Quebranto
às vezes sou o policial que me suspeito
me peço documentos
e mesmo de posse deles
me prendo e me dou porrada
às vezes sou o porteiro
não me deixando entrar em mim mesmo
a não ser
pela porta de serviço
[…]
às vezes faço questão de não me ver
e entupido com a visão deles
sinto-me a miséria concebida como um eterno
começo
fecho-me o cerco
sendo o gesto que me nego
a pinga que me bebo e me embebedo
o dedo que me aponto
e denuncio
o ponto em que me entrego.
às vezes!…
CUTI. Negroesia. Belo Horizonte: Mazza, 2007 (fragmento).
Na literatura de temática negra produzida no Brasil, é recorrente a presença de elementos que traduzem experiências históricas de preconceito e violência. No poema, essa vivência revela que o eu lírico
- A) incorpora seletivamente o discurso do seu opressor.
- B) submete-se à discriminação como meio de fortalecimento.
- C) engaja-se na denúncia do passado de opressão e injustiças.
- D) sofre uma perda de identidade e de noção de pertencimento.
- E) acredita esporadicamente na utopia de uma sociedade igualitária.
Resposta correta e explicação
A resposta correta é a letra “A”. O eu lírico, representado pelo próprio poeta Cuti, incorpora seletivamente o discurso do seu opressor. O poema revela o estado de contradição vivido pelo eu lírico, que ao mesmo tempo em que busca sua própria identidade e pertencimento, também se vê confrontado pelas imposições da sociedade opressora.

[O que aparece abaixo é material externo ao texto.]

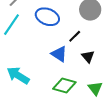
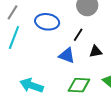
black triangle: (88, 57) -> (96, 52), turned -48

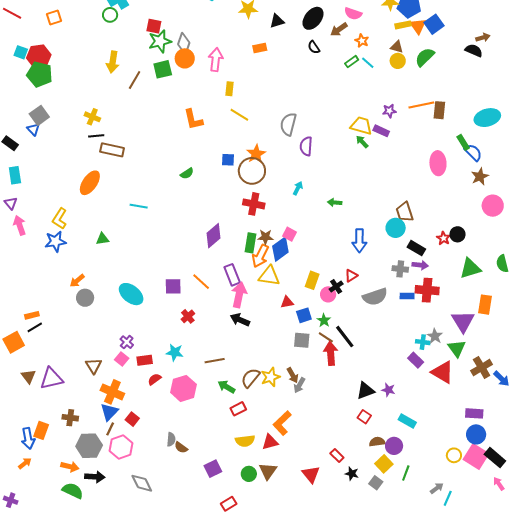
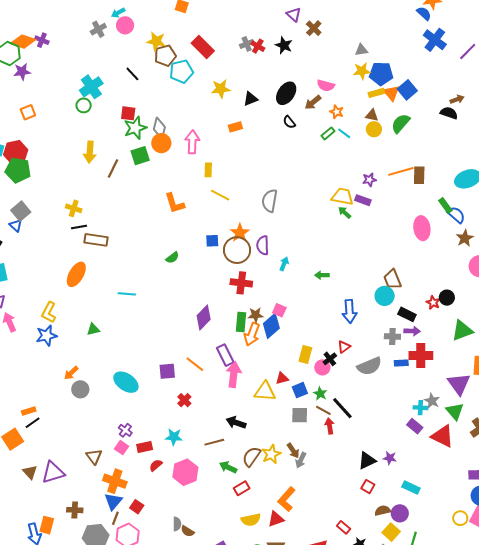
purple semicircle: (306, 146) -> (263, 245), moved
yellow triangle: (269, 276) -> (265, 391), moved
black arrow: (240, 320) -> (236, 423), moved
red arrow: (331, 353) -> (330, 426), size x0.7

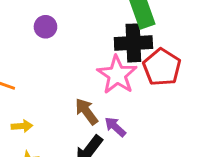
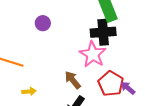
red pentagon: (162, 67) -> (111, 84), moved
purple arrow: (115, 127) -> (128, 88), moved

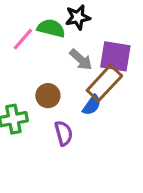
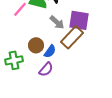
blue semicircle: (92, 105) -> (50, 51), moved
purple semicircle: (64, 133) -> (46, 69), turned 56

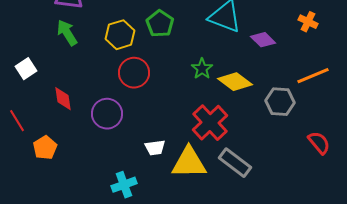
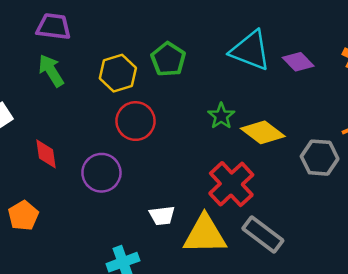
purple diamond: (263, 40) -> (298, 62), moved

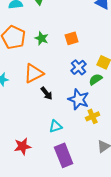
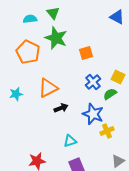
green star: (42, 38) -> (56, 38), moved, size x1.6
black arrow: (47, 93) -> (61, 108), turned -72

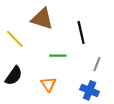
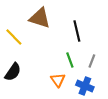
green line: (58, 56) -> (70, 60), moved, turned 70
orange triangle: (48, 84) -> (58, 80), moved

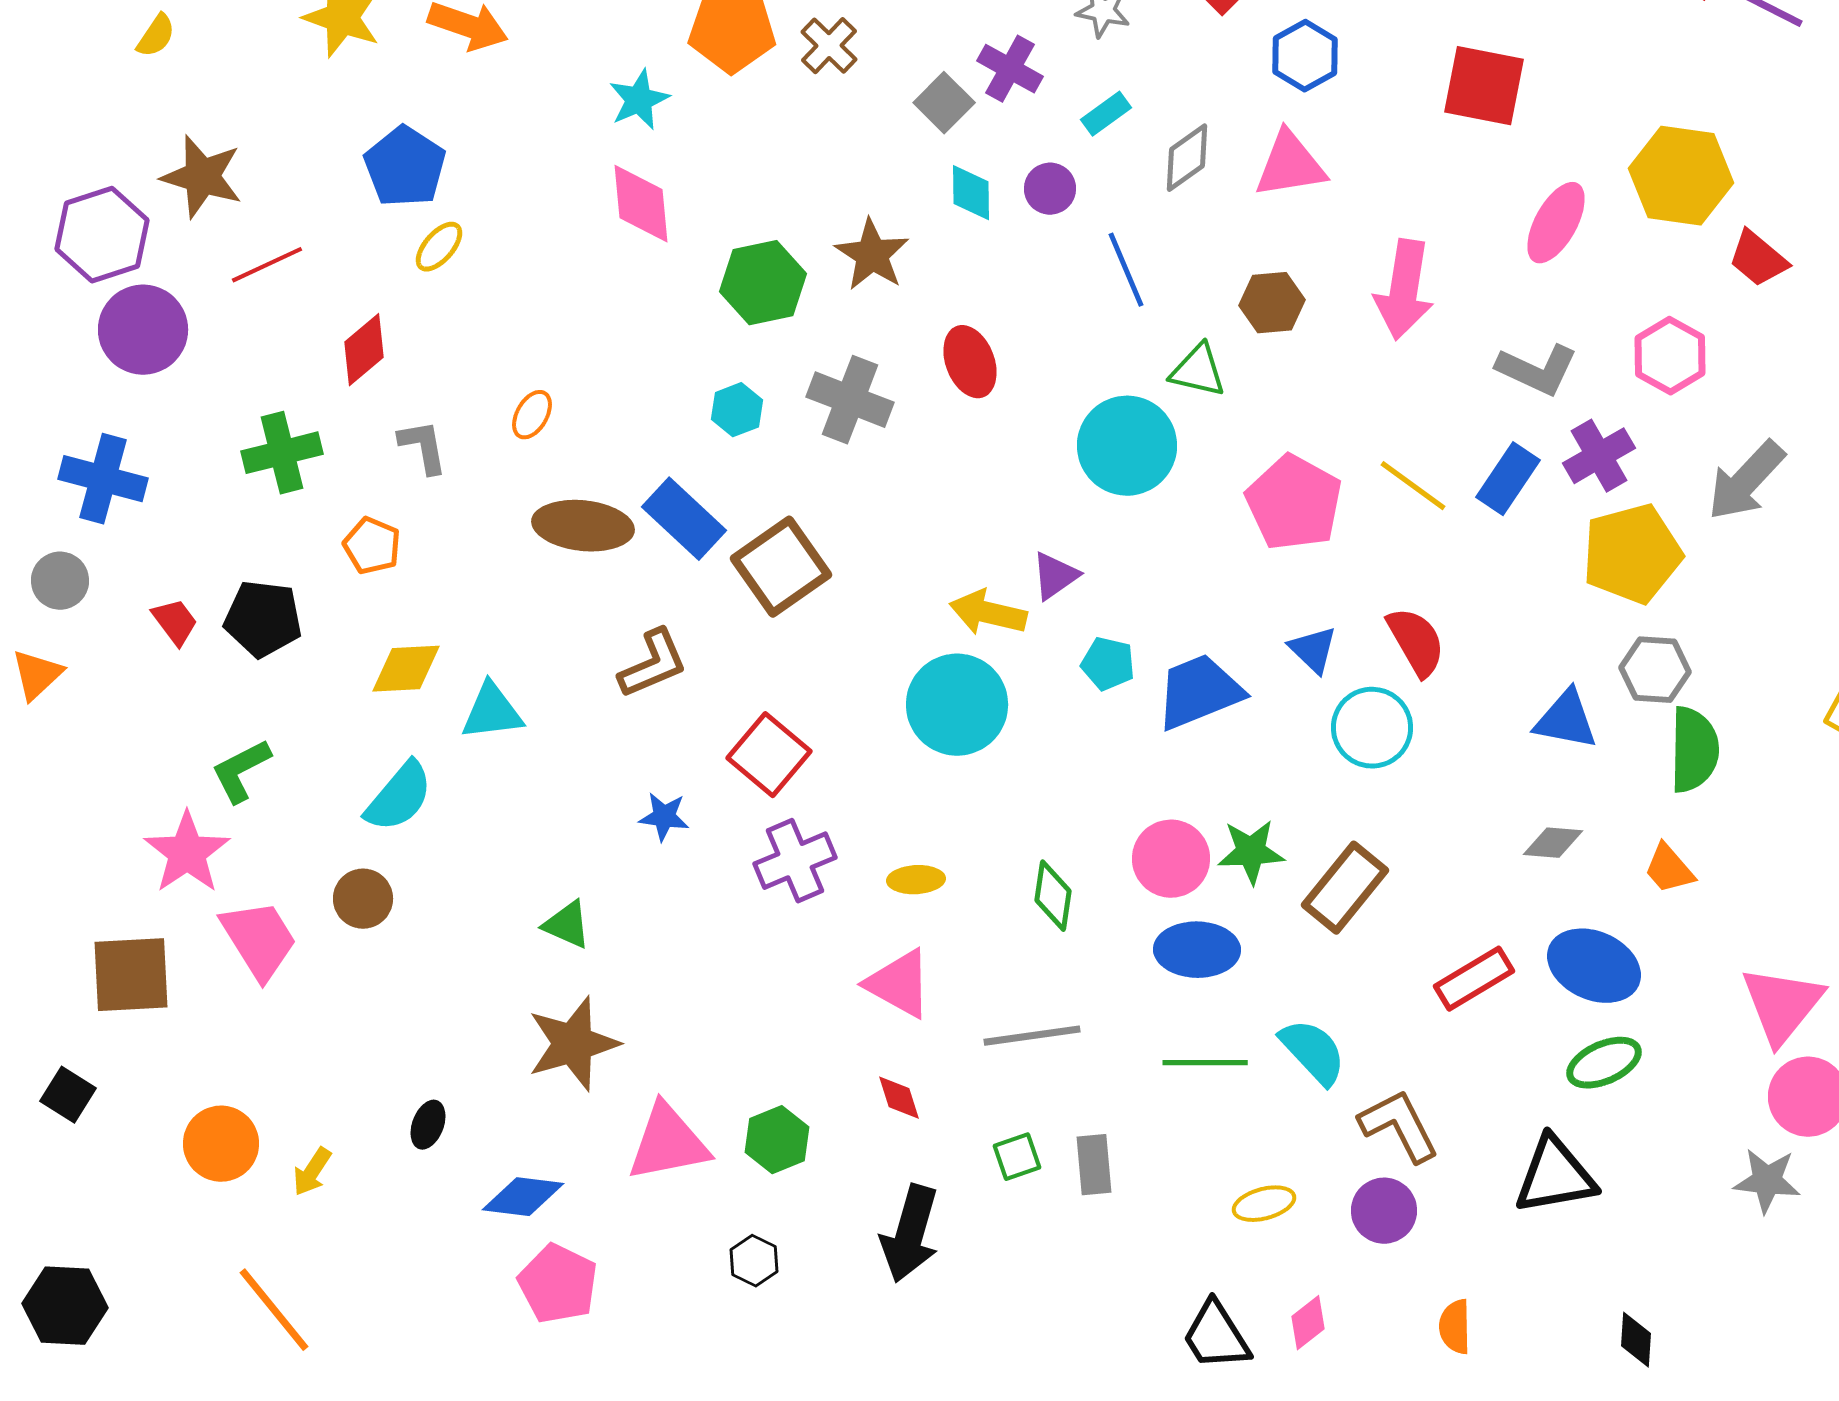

Ao se autodenominar como policial que se suspeita e se dá porrada, ou como porteiro que não se permite entrar, o eu lírico demonstra uma luta interna entre sua própria individualidade e a imposição do outro. Essa incorporação seletiva é uma forma de resistência, na qual o eu lírico busca se afirmar mesmo diante das adversidades.
É importante ressaltar que essa incorporação não se trata de uma submissão passiva, mas sim de uma estratégia de sobrevivência e de enfrentamento. Ao “exibir documentos” e mesmo assim ser alvo de violência, o eu lírico evidencia o absurdo de uma sociedade que recusa enxergá-lo por quem é e insiste em enquadrá-lo em estereótipos injustos.
Podemos interpretar a negação de se ver como uma renúncia a uma identidade que é subjugada e desvalorizada. Ao optar por não se enxergar, o eu lírico recusa-se a se identificar com o olhar opressor do outro. Entretanto, essa negação também demonstra o peso de carregar consigo as marcas da opressão e o constante confronto com uma sociedade que se recusa a reconhecer sua humanidade.
Desse modo, o eu lírico revela o quão complexa é a construção da identidade negra no contexto brasileiro. A experiência histórica de preconceito e violência é internalizada, levando a uma busca incessante por uma afirmação de si mesmo e enfrentando dilemas morais e sociais impostos.
Portanto, ao incorporar seletivamente o discurso do opressor, o eu lírico revela-se atento às nuances de poder e dominação presentes em sua trajetória de vida. Sem perder de vista sua própria realidade, o poema se coloca como uma denúncia, um ato de resistência frente ao passado de opressão e injustiças vivenciadas pela comunidade negra.